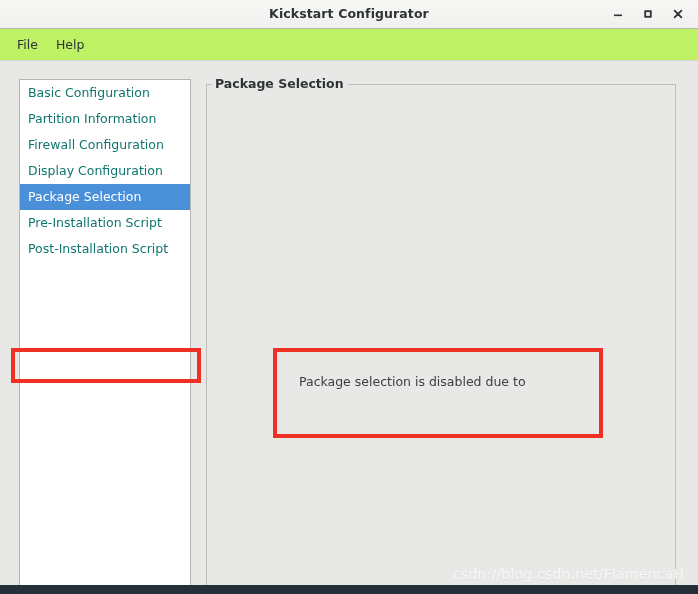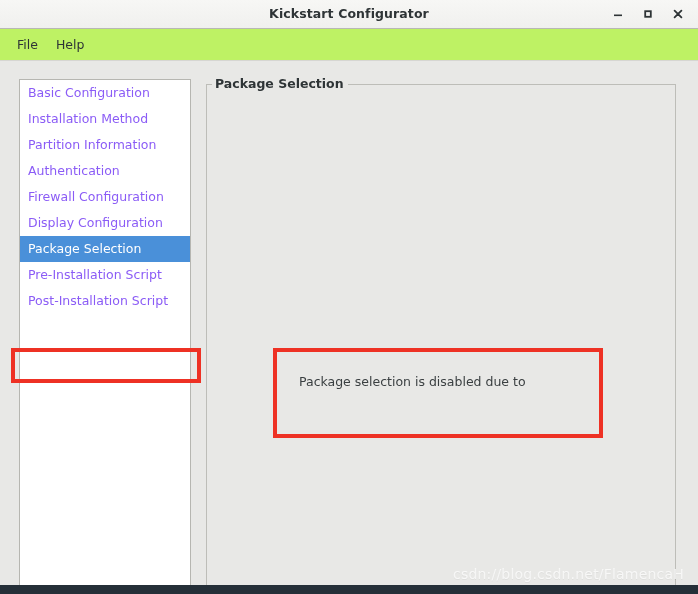--- a/index.html
+++ b/index.html
@@ -105,21 +105,21 @@
     background: #ffffff;
     border: 1px solid #b6b6b1;
     box-sizing: border-box;
     overflow: hidden;
   }
   .list-item {
     height: 26px;
     line-height: 26px;
     padding-left: 8px;
     font-size: 12.5px;
-    color: #8b5cf6;
+    color: #0f766e;
     white-space: nowrap;
     cursor: default;
   }
   .list-item.selected {
     background: #4a90d9;
     color: #ffffff;
   }
 
   
   .frame {
@@ -213,23 +213,21 @@
 
   <div class="menubar">
     <div class="menuitem">File</div>
     <div class="menuitem">Help</div>
   </div>
 
   <div class="content">
 
     <div class="sidebar">
       <div class="list-item">Basic Configuration</div>
-      <div class="list-item">Installation Method</div>
       <div class="list-item">Partition Information</div>
-      <div class="list-item">Authentication</div>
       <div class="list-item">Firewall Configuration</div>
       <div class="list-item">Display Configuration</div>
       <div class="list-item selected">Package Selection</div>
       <div class="list-item">Pre-Installation Script</div>
       <div class="list-item">Post-Installation Script</div>
     </div>
 
     <div class="frame"></div>
     <div class="frame-label">Package Selection</div>
 

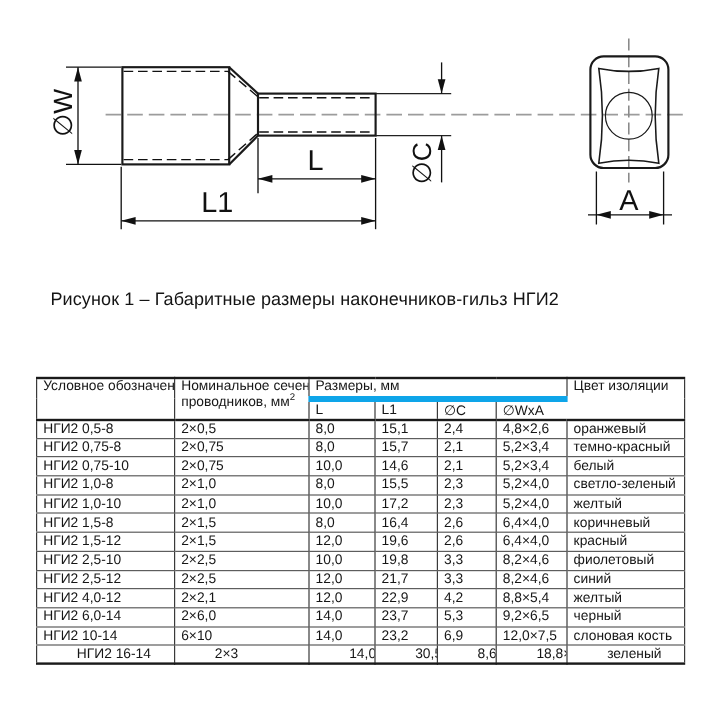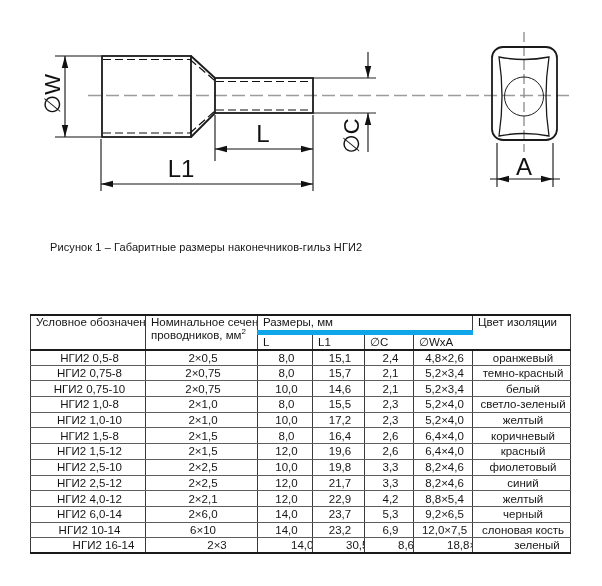--- a/index.html
+++ b/index.html
@@ -1,31 +1,31 @@
 <!DOCTYPE html>
 <html><head>
 <meta charset="utf-8">
 <style>
   html,body{margin:0;padding:0;background:#fff;}
   #page{position:relative;width:602px;height:586px;background:#ffffff;overflow:hidden;
         font-family:"Liberation Sans",sans-serif;color:#111;}
   #drawing{position:absolute;left:0;top:0;}
-  #caption{position:absolute;left:50px;top:241px;font-size:11px;color:#141414;
+  #caption{position:absolute;left:42px;top:241px;font-size:15px;color:#141414;
            letter-spacing:0.1px;white-space:nowrap;}
   #tablewrap{position:absolute;left:30px;top:314px;}
   table.spec{border-collapse:collapse;table-layout:fixed;width:540px;
              font-size:11.5px;color:#161616;
              border-top:2px solid #1a1a1a;border-bottom:2px solid #1a1a1a;
              border-left:1px solid #3a3a3a;border-right:1px solid #3a3a3a;}
   table.spec td{padding:0 2px 0 5px;overflow:hidden;white-space:nowrap;
                 border-right:1px solid #3a3a3a;}
   table.spec td:last-child{border-right:none;}
   tr.hdrA{height:17px;}
   tr.hdrB{height:15px;}
-  tr.datarow{height:15.7px;text-align:center;}
+  tr.datarow{height:15.7px;}
   td.span2{vertical-align:top;padding-top:2px;border-bottom:2px solid #1a1a1a;line-height:1.15;}
   td.grp{vertical-align:top;padding-top:2px;border-bottom:5px solid #0ea5e9;}
   tr.hdrB td{vertical-align:middle;border-bottom:2px solid #1a1a1a;}
   tr.datarow td{vertical-align:middle;border-bottom:1px solid #5d5d5d;}
   tr.datarow:last-child td{border-bottom:none;padding-left:33px;}
   sup.u{font-size:8px;line-height:0;}
   .dimtext{font-size:24px;fill:#111;}
   .dimtext-rot{font-size:22px;fill:#111;}
 </style>
 </head>

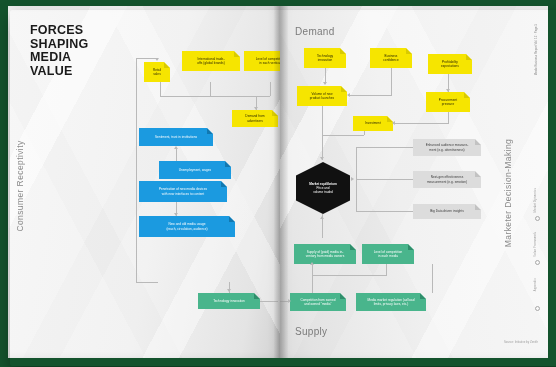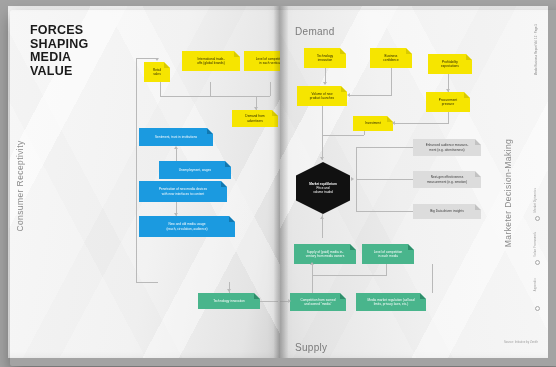--- a/index.html
+++ b/index.html
@@ -1,17 +1,17 @@
 <!DOCTYPE html>
 <html><head>
 <meta charset="utf-8">
 <style>
   html,body{margin:0;padding:0;background:#c9c9c9;}
   body{width:556px;height:367px;overflow:hidden;font-family:"Liberation Sans",sans-serif;}
-  .stage{position:relative;width:556px;height:367px;background:#a3a3a3;}
+  .stage{position:relative;width:556px;height:367px;background:#14532d;}
 
   
   .spread{position:absolute;left:8px;top:6px;width:540px;height:352px;}
   .page{position:absolute;top:0;height:352px;background:#f3f3f3;overflow:hidden;}
   .page-left{left:0;width:272px;
      background:linear-gradient(100deg,#f7f7f7 0%,#f2f2f2 55%,#e4e4e4 88%,#d2d2d2 100%);
      box-shadow:inset -6px 0 12px -6px rgba(0,0,0,.28);}
   .page-right{left:272px;width:268px;
      background:linear-gradient(260deg,#f7f7f7 0%,#f2f2f2 55%,#e6e6e6 90%,#dcdcdc 100%);
      box-shadow:inset 6px 0 12px -6px rgba(0,0,0,.22);}
@@ -26,21 +26,21 @@
        linear-gradient(118deg,transparent 0 18%,rgba(255,255,255,.85) 18% 26%,transparent 26% 44%,rgba(0,0,0,.028) 44% 52%,transparent 52% 70%,rgba(255,255,255,.7) 70% 78%,transparent 78%),
        linear-gradient(62deg,transparent 0 30%,rgba(0,0,0,.022) 30% 38%,transparent 38% 62%,rgba(255,255,255,.6) 62% 70%,transparent 70%);}
 
   
   .headline{position:absolute;left:22px;top:18px;font-weight:bold;font-size:12.5px;
      line-height:13.5px;letter-spacing:.2px;color:#1a1a1a;}
 
   
   .sec{position:absolute;font-size:10px;color:#7b7b7b;letter-spacing:.3px;}
   .sec-demand{left:287px;top:20px;}
-  .sec-supply{left:287px;top:320px;margin-top:16px;}
+  .sec-supply{left:287px;top:320px;}
   .sec-vert{position:absolute;font-size:8.5px;color:#8a8a8a;letter-spacing:.4px;white-space:nowrap;}
   .sec-cr{left:-34px;top:175px;transform:rotate(-90deg);transform-origin:center;}
   .sec-md{left:446px;top:182px;transform:rotate(-90deg);transform-origin:center;}
 
   
   .node{position:absolute;box-sizing:border-box;font-size:3.1px;line-height:4.2px;
      color:#1f1f1f;padding:3px 4px;display:flex;align-items:center;justify-content:center;
      text-align:center;overflow:hidden;letter-spacing:.05px;}
   .node .t{display:block;width:100%;}
   .n-yellow{background:#f6e500;color:#2a2600;

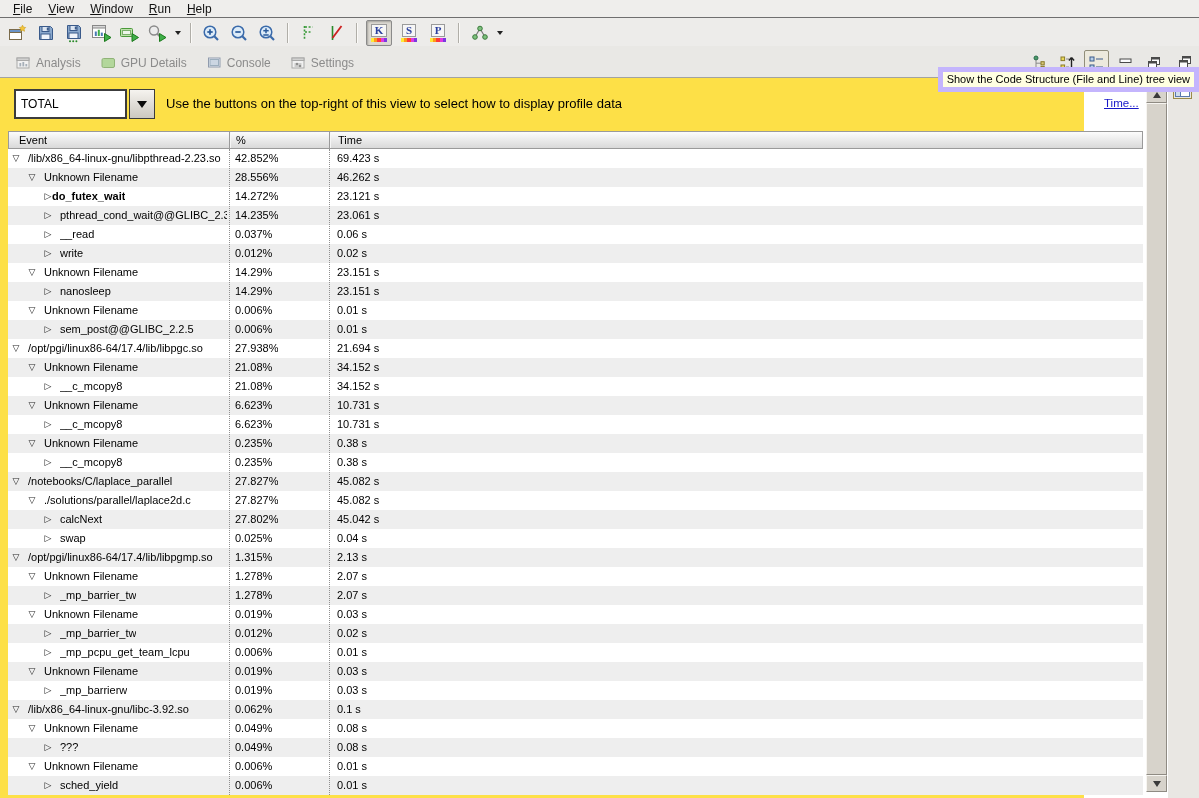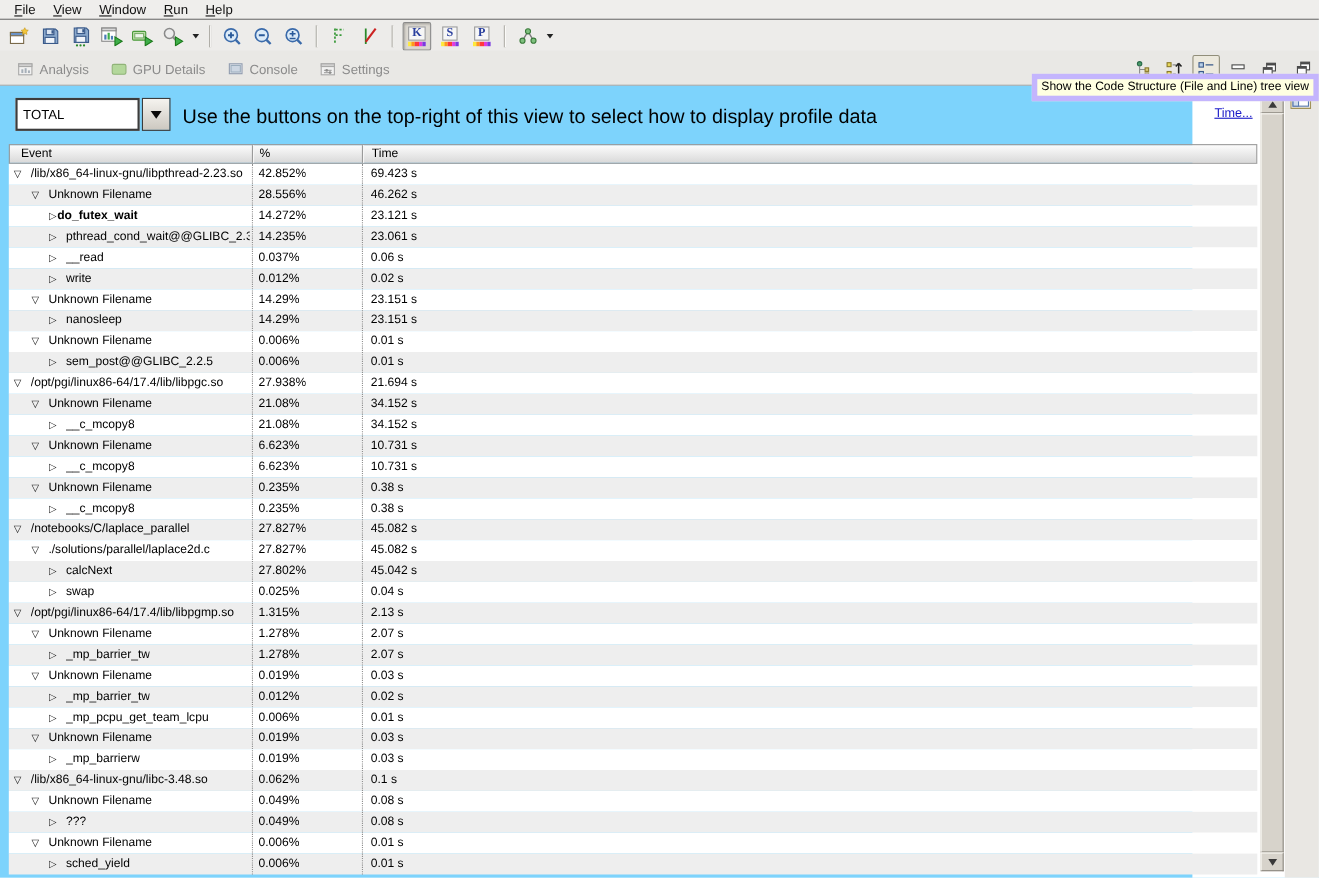--- a/index.html
+++ b/index.html
@@ -35,30 +35,30 @@
   .tab-close{font-size:12px;color:#4a4a4a;margin-left:3px;line-height:12px;}
   
   .viewbar{position:absolute;top:50px;left:1028px;display:flex;align-items:center;gap:5px;z-index:4;}
   .vbtn{width:23px;height:23px;display:flex;align-items:center;justify-content:center;border-radius:2px;}
   .vbtn.pressed{border:1px solid #91motoa;} 
   .vbtn.pressed{border:1px solid #918e7a;background:#ece9dd;}
   .restore-solo{position:absolute;top:53px;left:1176px;}
   .tooltip{position:absolute;top:67px;right:0px;z-index:20;background:#ffffe1;border:5px solid #c4b5fd;
     font-size:11px;line-height:13px;padding:1px 4px;color:#000;white-space:nowrap;}
   
-  .content{position:absolute;left:0;top:78px;width:1084px;height:720px;background:#7dd3fc;}
+  .content{position:absolute;left:0;top:78px;width:1084px;height:720px;background:#fde047;}
   .right-gutter{position:absolute;left:1168px;top:78px;width:31px;height:720px;background:#e9e7e3;}
   .fastview-icon{position:absolute;left:1173px;top:82px;}
   .combo{position:absolute;left:14px;top:11px;width:141px;height:30px;display:flex;}
   .combo-field{flex:1;background:#fff;border:2px solid #3c3c3c;font-size:12px;color:#000;
     display:flex;align-items:center;padding-left:5px;box-sizing:border-box;}
   .combo-btn{width:26px;margin-left:2px;background:linear-gradient(#f5f3ef,#ccc8c0);
     border:1px solid #3c3c3c;display:flex;align-items:center;justify-content:center;box-sizing:border-box;}
   .combo-btn .ar{width:0;height:0;border-left:5px solid transparent;border-right:5px solid transparent;border-top:7px solid #0a0a0a;}
-  .instruction{position:absolute;left:166px;top:18px;font-size:18px;color:#000;}
+  .instruction{position:absolute;left:166px;top:18px;font-size:13px;color:#000;}
   .more-link{position:absolute;left:1104px;top:19px;font-size:11.5px;color:#1818c8;text-decoration:underline;}
   
   .thead{position:absolute;left:8px;top:53px;width:1135px;height:18px;box-sizing:border-box;
     border:1px solid #9a9a9a;background:linear-gradient(#fcfcfc,#d9d9d9);}
   .thead .hl{position:absolute;top:0;font-size:11px;line-height:16px;color:#000;}
   .h-ev{left:10px;} .h-pc{left:227px;} .h-tm{left:329px;}
   .hsep{position:absolute;top:0;bottom:0;width:1px;background:#9a9a9a;box-shadow:1px 0 0 #f6f6f6;}
   .rows{position:absolute;left:8px;top:71px;width:1135px;height:646px;}
   .trow{position:relative;height:19px;width:100%;background:#fff;}
   .trow.stripe{background:#eeeeee;}
@@ -501,21 +501,21 @@
         <span class="cell tm">0.03 s</span>
       </div>
       <div class="trow">
         <span class="toggle" style="left: 34px;">▷</span>
         <span class="cell ev" style="left: 52px; max-width: 167px;">_mp_barrierw</span>
         <span class="cell pc">0.019%</span>
         <span class="cell tm">0.03 s</span>
       </div>
       <div class="trow stripe">
         <span class="toggle" style="left: 2px;">▽</span>
-        <span class="cell ev" style="left: 20px; max-width: 199px;">/lib/x86_64-linux-gnu/libc-3.48.so</span>
+        <span class="cell ev" style="left: 20px; max-width: 199px;">/lib/x86_64-linux-gnu/libc-3.92.so</span>
         <span class="cell pc">0.062%</span>
         <span class="cell tm">0.1 s</span>
       </div>
       <div class="trow">
         <span class="toggle" style="left: 18px;">▽</span>
         <span class="cell ev" style="left: 36px; max-width: 183px;">Unknown Filename</span>
         <span class="cell pc">0.049%</span>
         <span class="cell tm">0.08 s</span>
       </div>
       <div class="trow stripe">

**YOUR INSTRUCTIONS**:
Go through the listing above. Show each line where the word "vbtn" is found.

**RESPONSE TO THE EXERCISE**:
   .vbtn{width:23px;height:23px;display:flex;align-items:center;justify-content:center;border-radius:2px;}
   .vbtn.pressed{border:1px solid #91motoa;} 
   .vbtn.pressed{border:1px solid #918e7a;background:#ece9dd;}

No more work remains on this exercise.